We ordered a carafe of Chardonnay. There was a pre-starter, (I won’t say amuse bouche and you can’t make me), of pork belly, oyster mayo and furikake, which I learn is a Japanese seasoning. It was as delicious as anything I’ve ever put into my mouth and a good signpost for what was to come.
We had a lot to talk about. We’re both making difficult decisions about our lives. Not, I mean, about our friendship, but things outside it. Stuff. Big stuff. We talked seriously for an hour while each course arrived and empty plates were taken away. With each dish our conversation lightened, our brows unknitted, our shoulders relaxed. The decisions each of us need to make didn’t become easier, but the pleasure/pain scales of our lives started to tip in another direction. This is what good food in good company can do. By the time we had the beef in front of us we were laughing.
The menu changes every week, but here’s what we ate:
Sea trout tartare, dashi jelly, sea vegetables, limonata gel, wild garlic flowers
Miso-grilled asparagus, deep-fried egg, pepita sambal
Dexter beef, beef fat, fried rice cakes, BBQ peas, mushroom
Buttermilk sponge, milk ice cream, fruit powders
It was all lovely, but the stand out parts for me were the strips of beef, crimson within, black without, what Italians call tagliata, I think, and the dessert. The cake and ice cream as light as blossom, the fruit powders fizzing like tiny fireworks. Throughout, the textures surprised us, made us smile. Camilla, who knows more about this sort of thing than I do, called it fine-dining. I think the friendliness of the place, the charm of the waiter, the warmth of the room, all mitigated against the scariness of a phrase such as that. It was, at least, very fine cooking, and very fine eating, indeed. I love this modern British style of food.
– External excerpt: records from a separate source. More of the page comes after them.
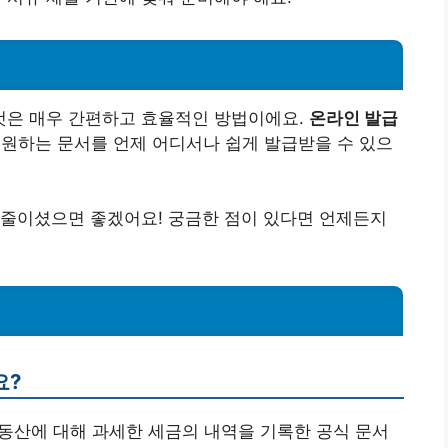
것은 매우 간편하고 효율적인 방법이에요.
온라인 발급
원하는 문서를 언제 어디서나 쉽게 발급받을 수 있으
 줄이셨으면 좋겠어요! 궁금한 점이 있다면 언제든지
요?
동산에 대해 과세한 세금의 내역을 기록한 공식 문서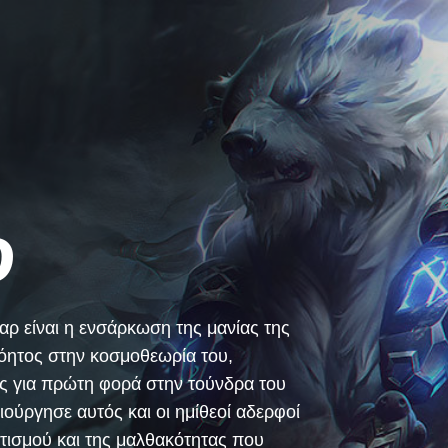
ρ
αρ είναι η ενσάρκωση της μανίας της
νόητος στην κοσμοθεωρία του,
υς για πρώτη φορά στην τούνδρα του
ιούργησε αυτός και οι ημίθεοί αδερφοί
ιτισμού και της μαλθακότητας που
Two beautiful, apple and pink peppercorn jellies came with the bill. It was like they knew I have a weakness for fruit jellies and needed further convincing of the merits of the place. I did not. I’d love a box of them for in front of the Good Wife later and for Pidgin to open a restaurant in NW3, no more than 100m from my flat. It would be a good argument against moving.
Set menu is a very reasonable £37.50. Booze and service on top.
Pidgin, 52 Wilton Way, London, E8 1BG
The pictures I took were terrible. These beauties, what I ate in the order I ate it, are by Pidgin.